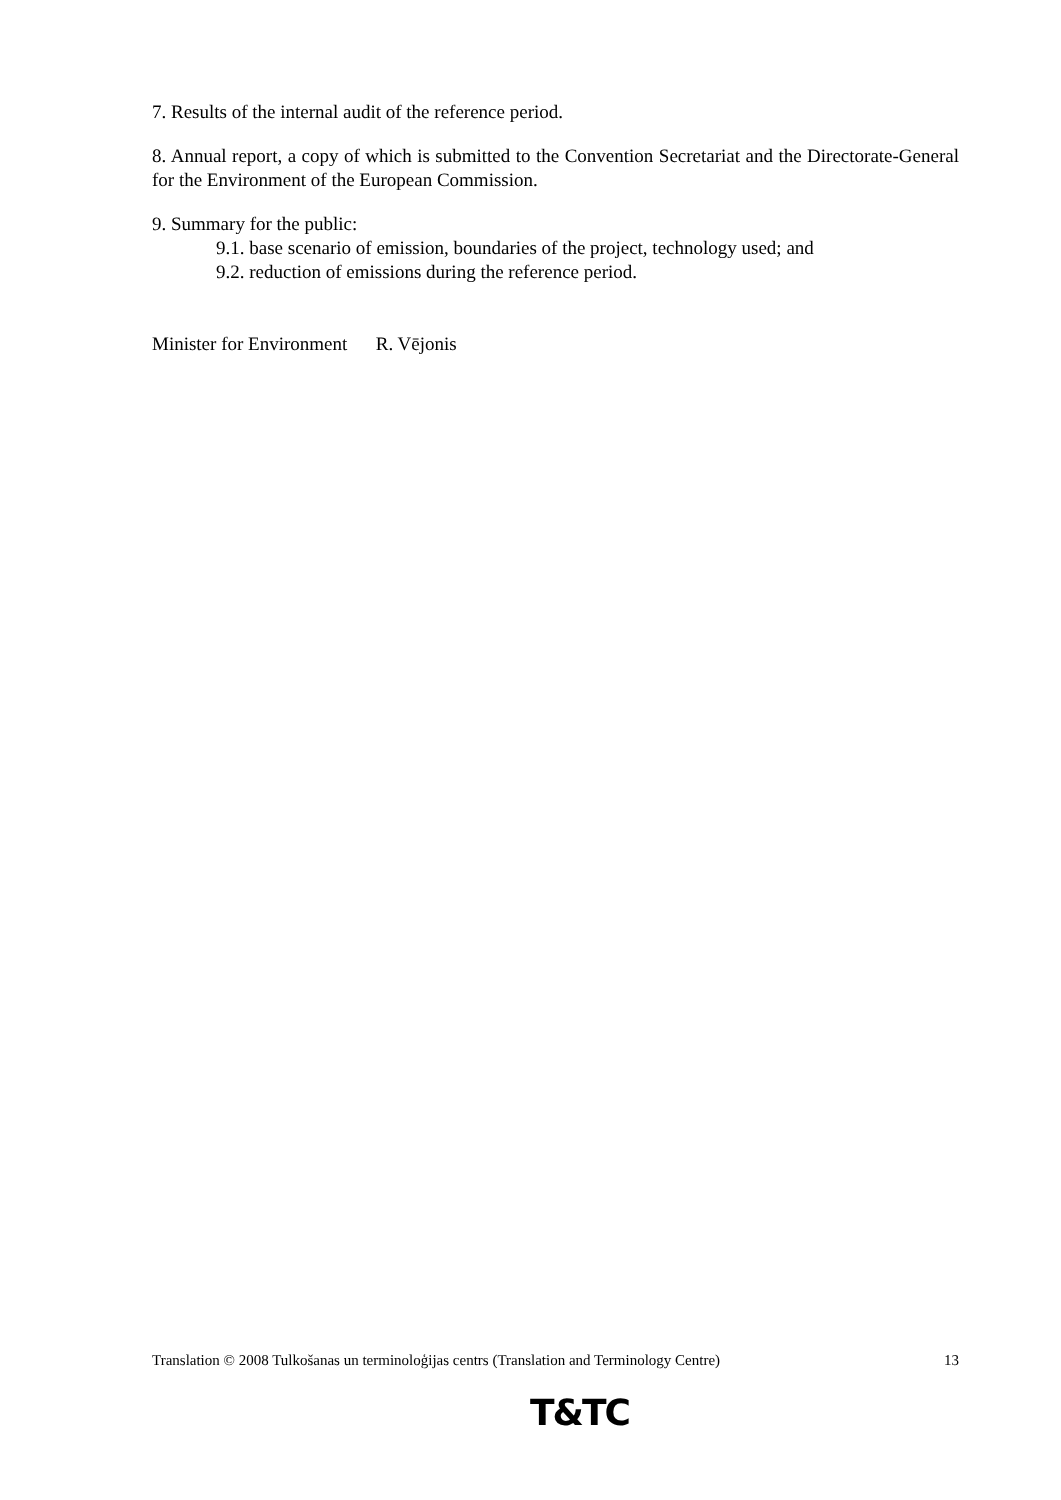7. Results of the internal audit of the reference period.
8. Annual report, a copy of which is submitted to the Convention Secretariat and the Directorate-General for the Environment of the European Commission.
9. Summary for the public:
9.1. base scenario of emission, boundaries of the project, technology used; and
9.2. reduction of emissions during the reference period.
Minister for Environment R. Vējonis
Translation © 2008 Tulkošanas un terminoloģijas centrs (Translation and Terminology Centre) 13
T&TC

******

Could you give again, word for word, the line with "9.2. reduction of" and all lines after it through the end of the data? Leave out everything else.

9.2. reduction of emissions during the reference period.
Minister for Environment R. Vējonis
Translation © 2008 Tulkošanas un terminoloģijas centrs (Translation and Terminology Centre) 13
T&TC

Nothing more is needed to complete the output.